1. Establish the relationship between period and frequency.
2. Analyse the energy changes occurring during S.H.M.
3. Identify different types of forced vibration.
4. Enumerate applications of resonance.

Key Concepts and Formulas

Definition of S.H.M: Motion in which the restoring force is directly proportional to the displacement and acts in the direction opposite to that of displacement.

Angular Frequency (ω): ω = 2πf, where f is the frequency (in Hz).

Period (T) and Frequency (f): T = 1/f; T is the time for one complete cycle.

Amplitude (A): The maximum displacement from the equilibrium position.

Displacement Equation: x = A cos(ωt + φ), where φ is the phase constant.

Velocity in S.H.M: v = -ωA sin(ωt + φ).

Acceleration in S.H.M: a = -ω²A cos(ωt + φ).

Energy in S.H.M: Total energy E = ½kA² = ½mω²A², where k is the spring constant and m is the mass.

Force Vibration & Resonance: Resonance occurs when the frequency of an external force matches the natural frequency of the system, resulting in maximum amplitude.

Worked Examples

The following 6 worked examples (displayed in green boxes) illustrate the concepts and formulas of S.H.M and resonance.

Example 1:
A mass-spring system oscillates such that the mass moves through 6.28 radians in 2 s. Find its frequency and angular frequency.
Solution: f = 1/T = 1/(2 s) = 0.5 Hz; ω = 2πf = 2π×0.5 = π rad/s.

Example 2:
A pendulum of length 1 m oscillates in S.H.M. (approximation). If g = 9.8 m/s², find its period.
Solution: T = 2π√(L/g) = 2π√(1/9.8) ≈ 2.01 s; f = 1/T ≈ 0.50 Hz.

Input records |
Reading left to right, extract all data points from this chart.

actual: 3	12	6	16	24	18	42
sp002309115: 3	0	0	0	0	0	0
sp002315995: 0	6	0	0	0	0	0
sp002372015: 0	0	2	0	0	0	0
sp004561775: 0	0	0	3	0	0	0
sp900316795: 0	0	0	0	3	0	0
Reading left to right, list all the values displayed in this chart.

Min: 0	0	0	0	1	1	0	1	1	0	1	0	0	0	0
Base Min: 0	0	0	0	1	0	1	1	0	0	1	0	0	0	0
* * *
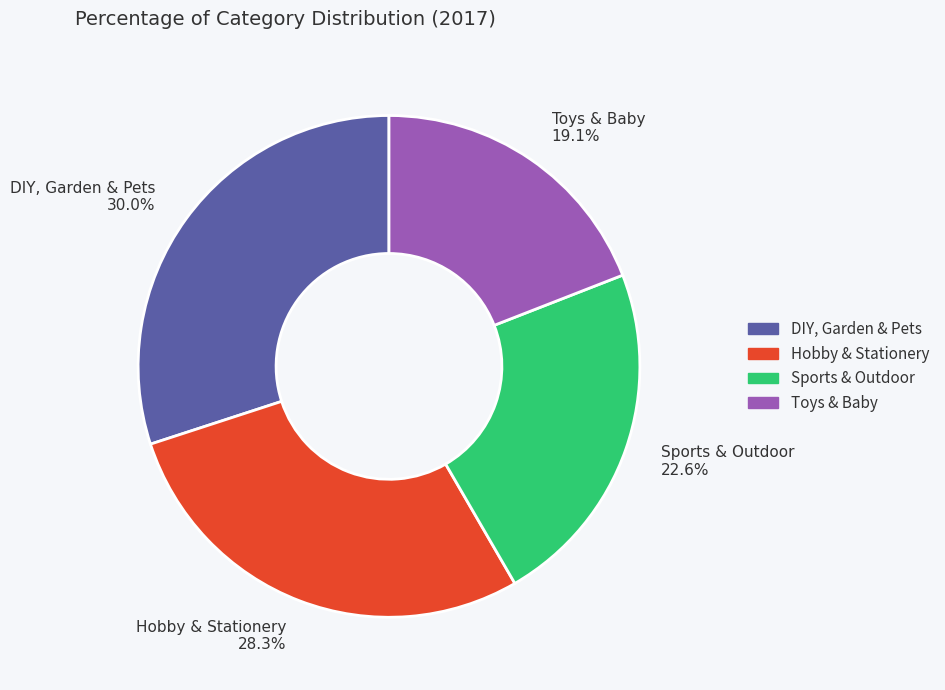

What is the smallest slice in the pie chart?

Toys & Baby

Actions to take |
A. In the notes on S.H.M., what is amplitude defined as?
B. Quote from the records everything from the line containing "What is the smallest slice in the pie chart?" down to the line containing "Toys & Baby".

Activity answers |
A. The maximum displacement from the equilibrium position.

B.
What is the smallest slice in the pie chart?

Toys & Baby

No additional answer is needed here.